To be done:
Give every line of the material below as a numbered list, leaving out blank lines and the pictures.

Dataset:

***

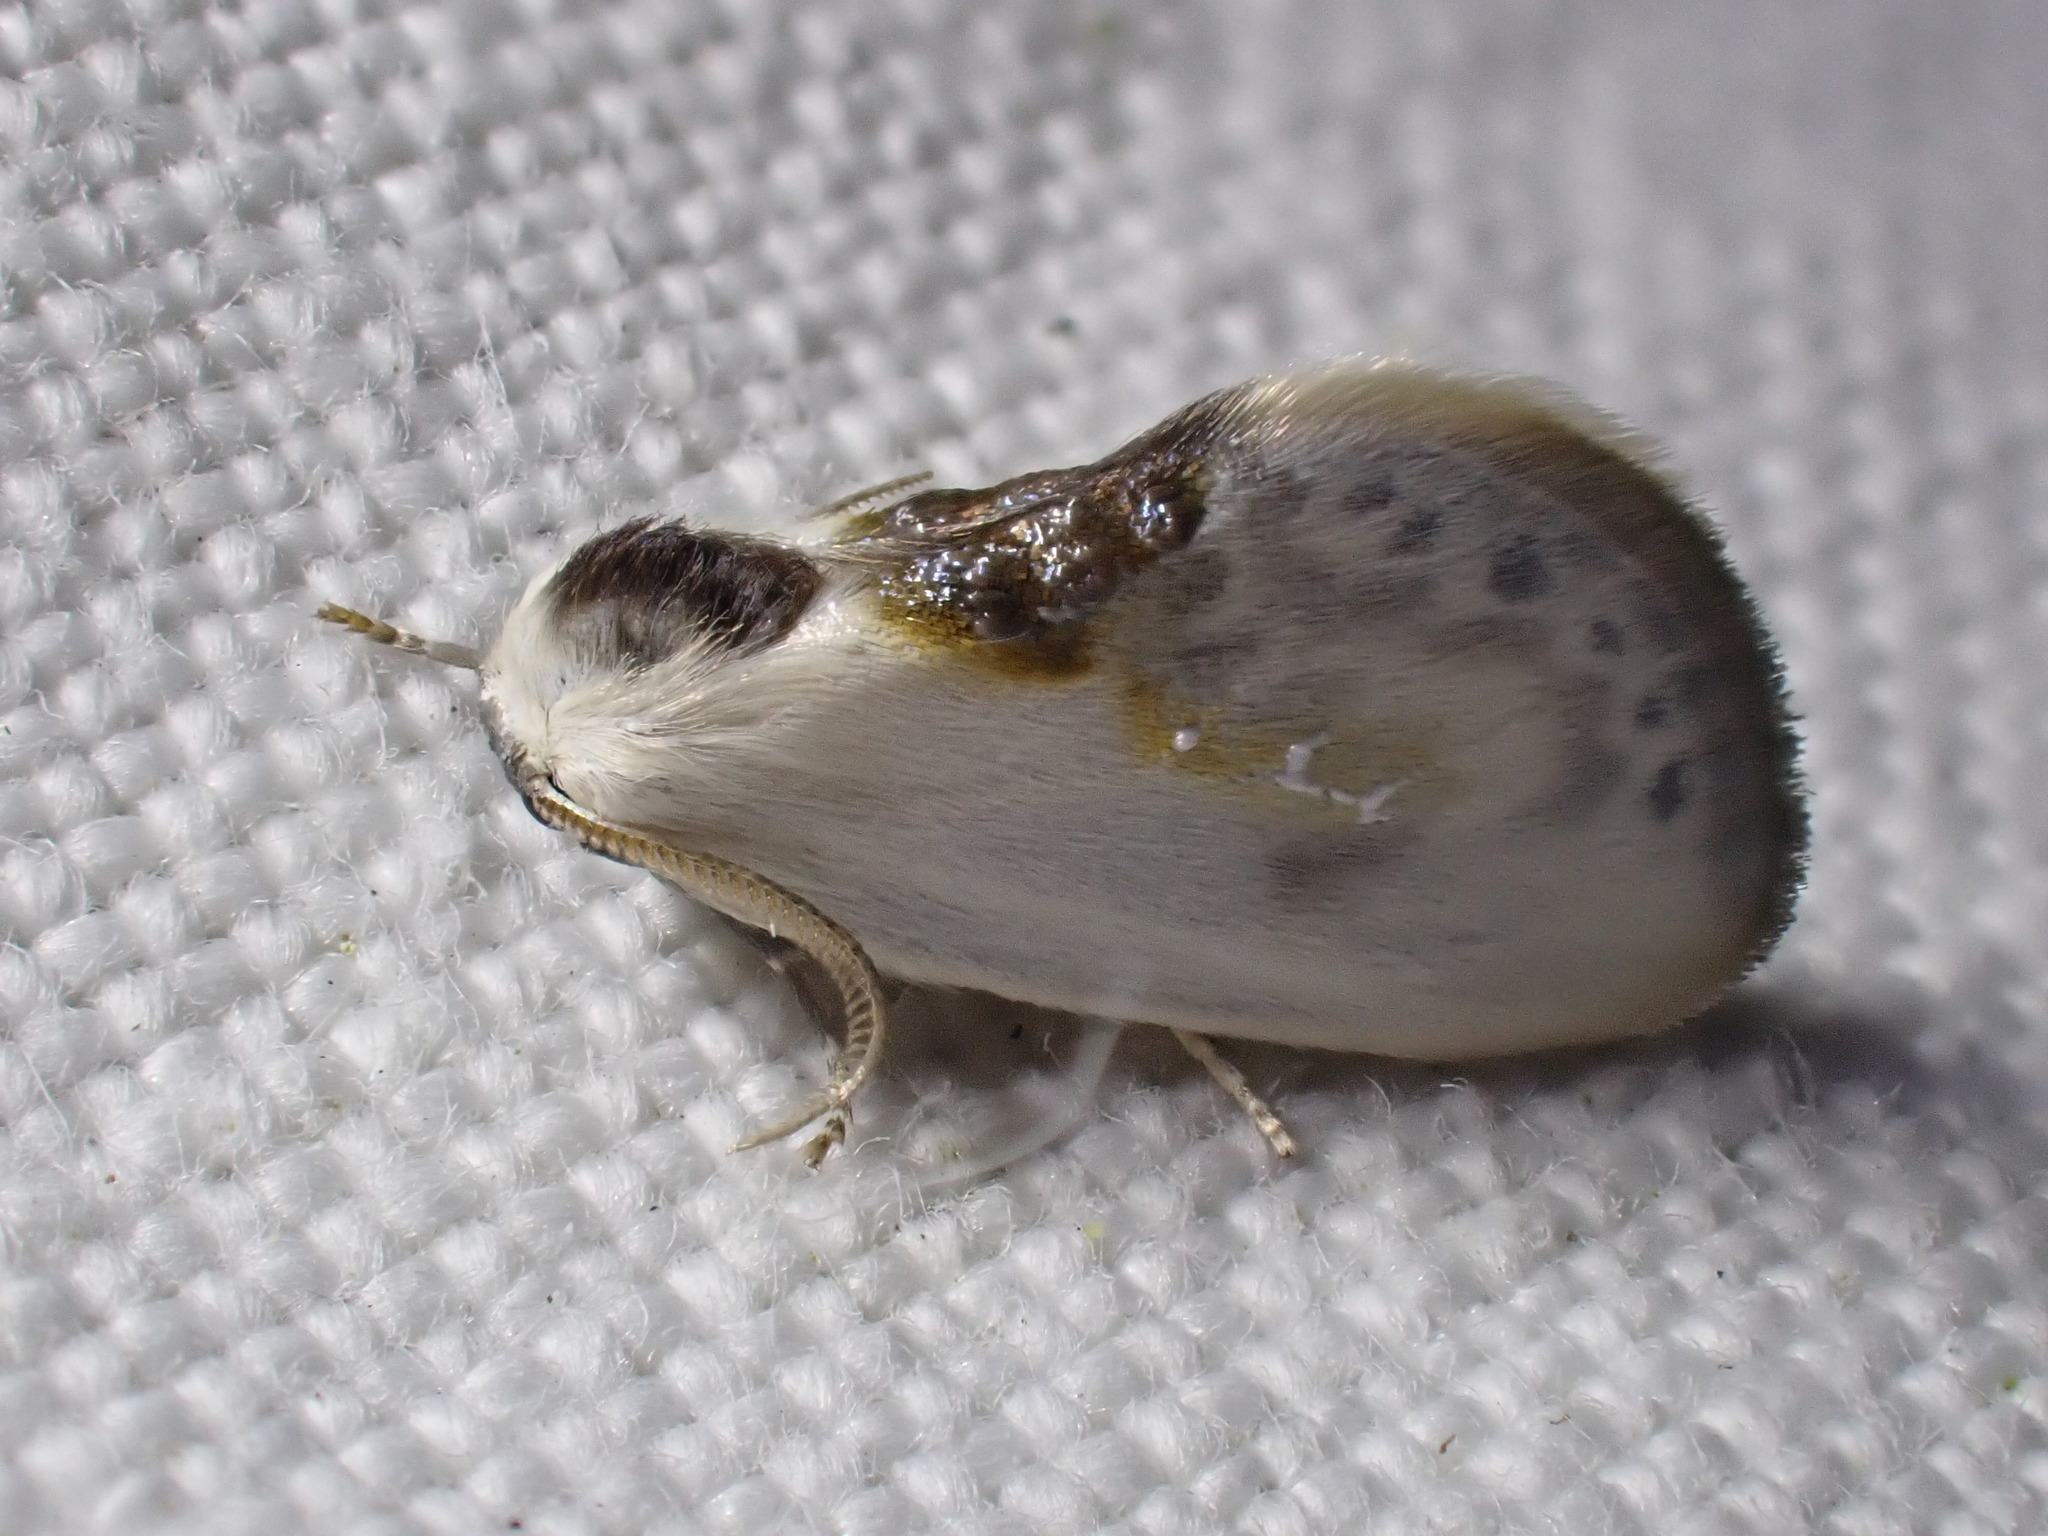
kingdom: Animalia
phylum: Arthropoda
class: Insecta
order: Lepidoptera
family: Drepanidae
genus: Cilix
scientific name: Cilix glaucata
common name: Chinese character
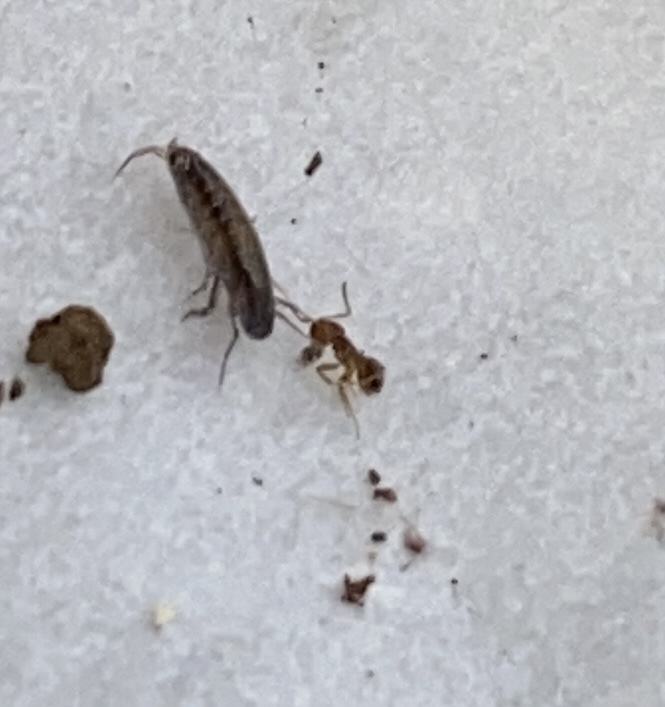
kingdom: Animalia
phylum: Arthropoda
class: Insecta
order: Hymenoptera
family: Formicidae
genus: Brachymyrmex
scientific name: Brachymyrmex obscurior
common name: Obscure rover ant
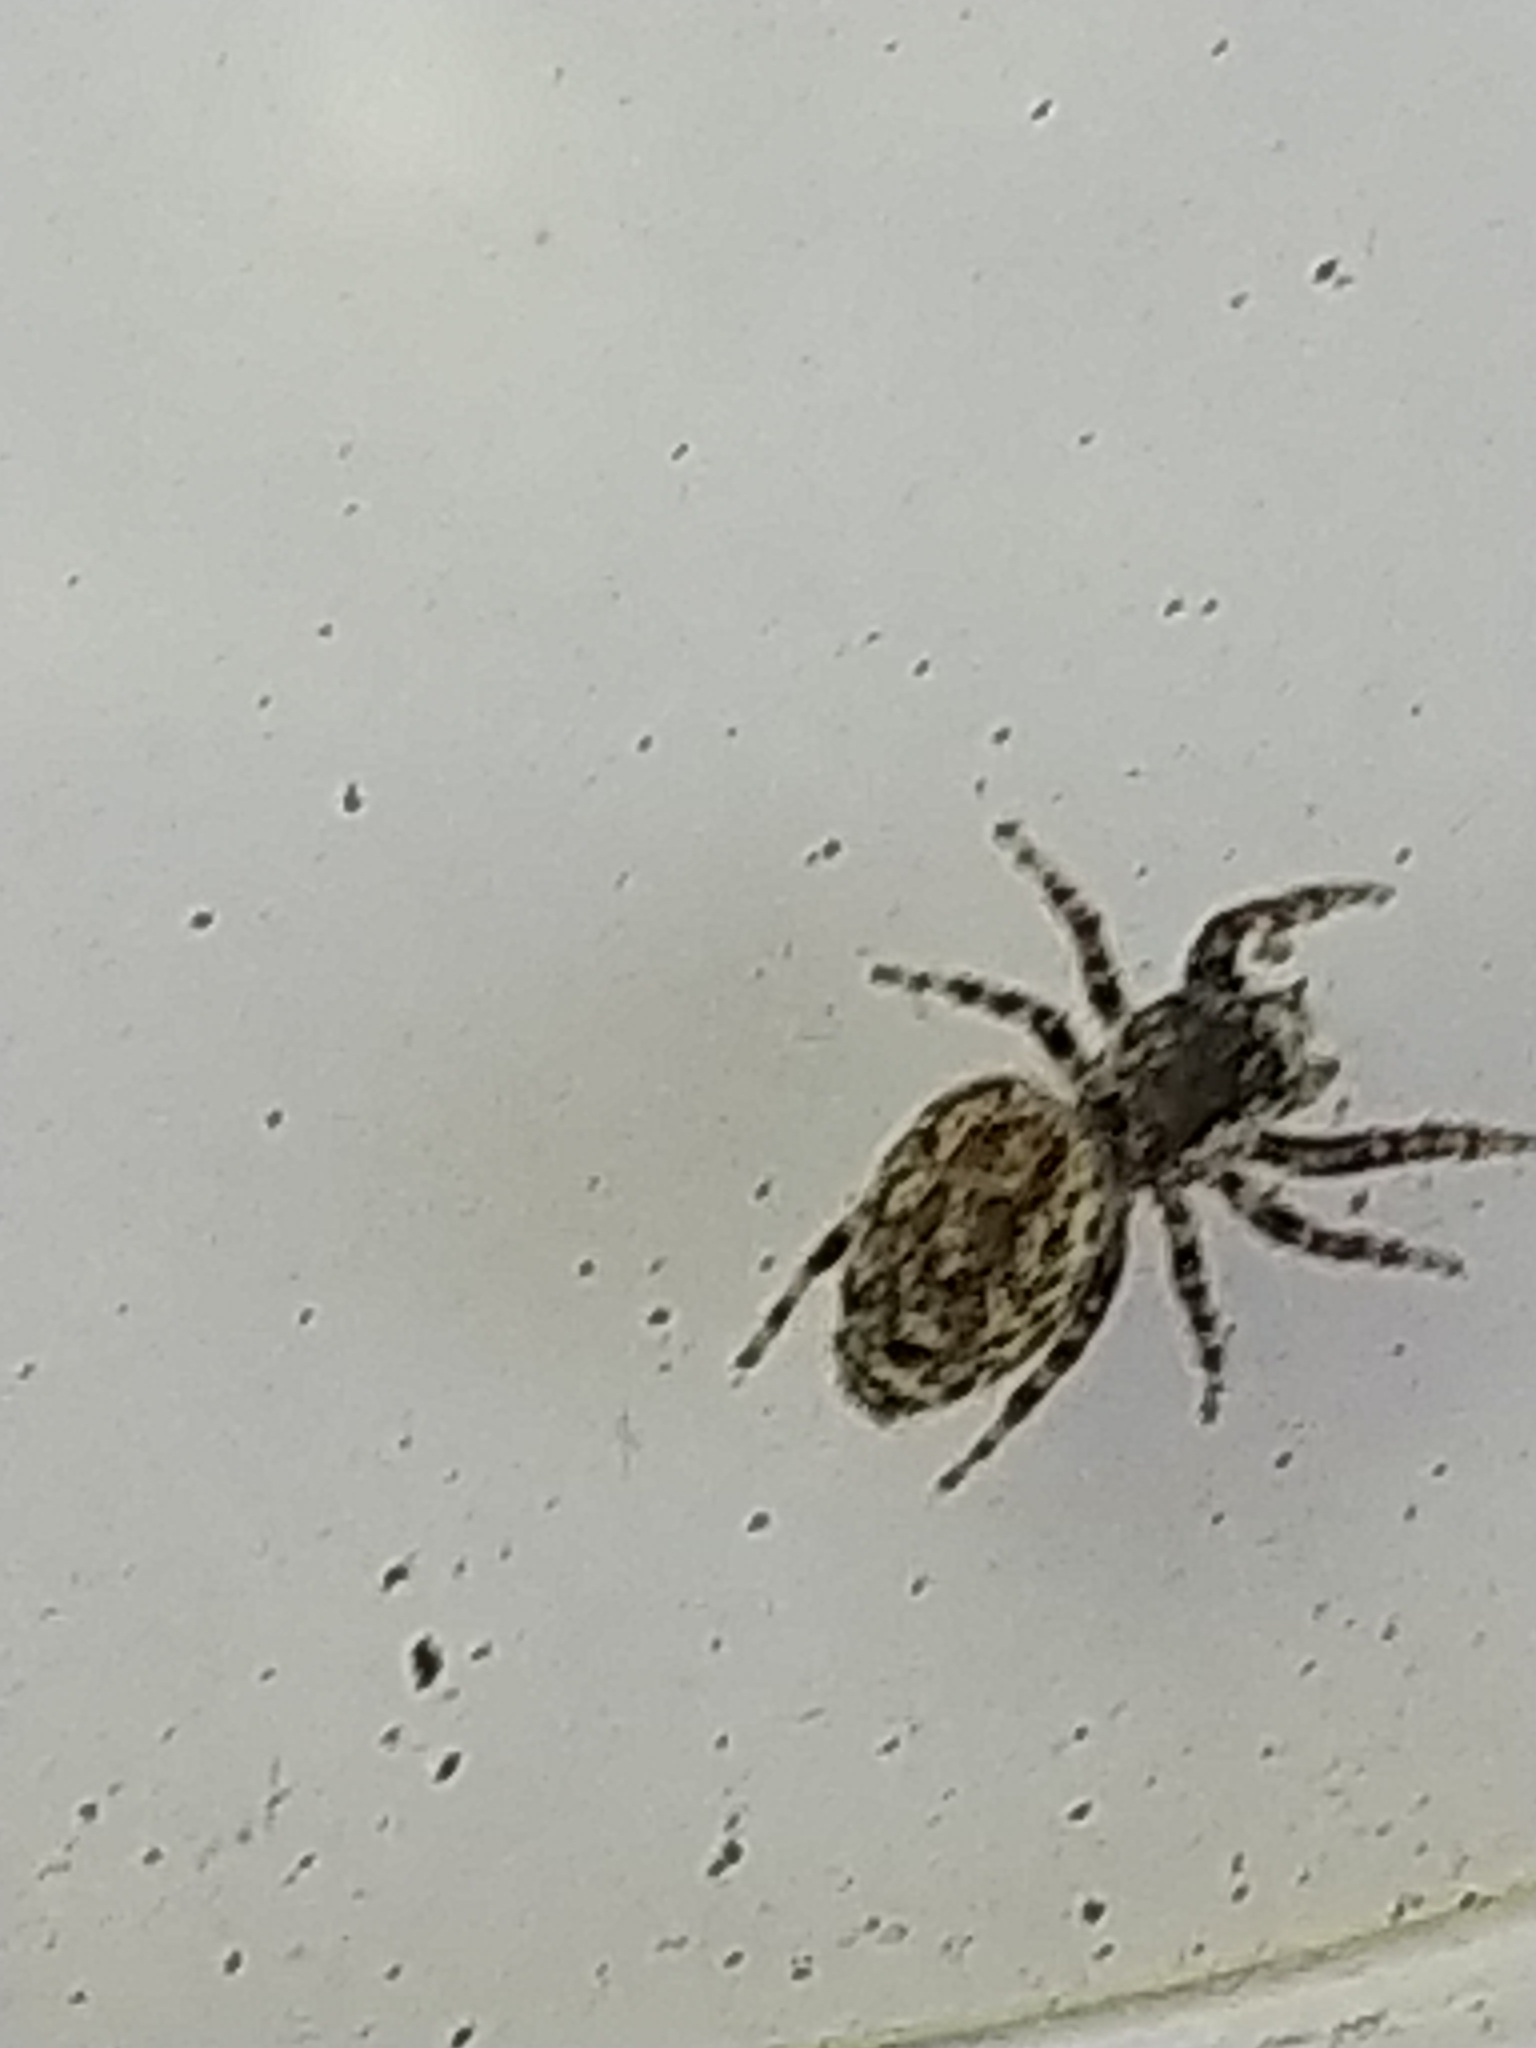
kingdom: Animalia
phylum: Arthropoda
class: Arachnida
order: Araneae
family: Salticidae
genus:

***

Result:
1. kingdom: Animalia
2. phylum: Arthropoda
3. class: Insecta
4. order: Lepidoptera
5. family: Drepanidae
6. genus: Cilix
7. scientific name: Cilix glaucata
8. common name: Chinese character
9. kingdom: Animalia
10. phylum: Arthropoda
11. class: Insecta
12. order: Hymenoptera
13. family: Formicidae
14. genus: Brachymyrmex
15. scientific name: Brachymyrmex obscurior
16. common name: Obscure rover ant
17. kingdom: Animalia
18. phylum: Arthropoda
19. class: Arachnida
20. order: Araneae
21. family: Salticidae
22. genus:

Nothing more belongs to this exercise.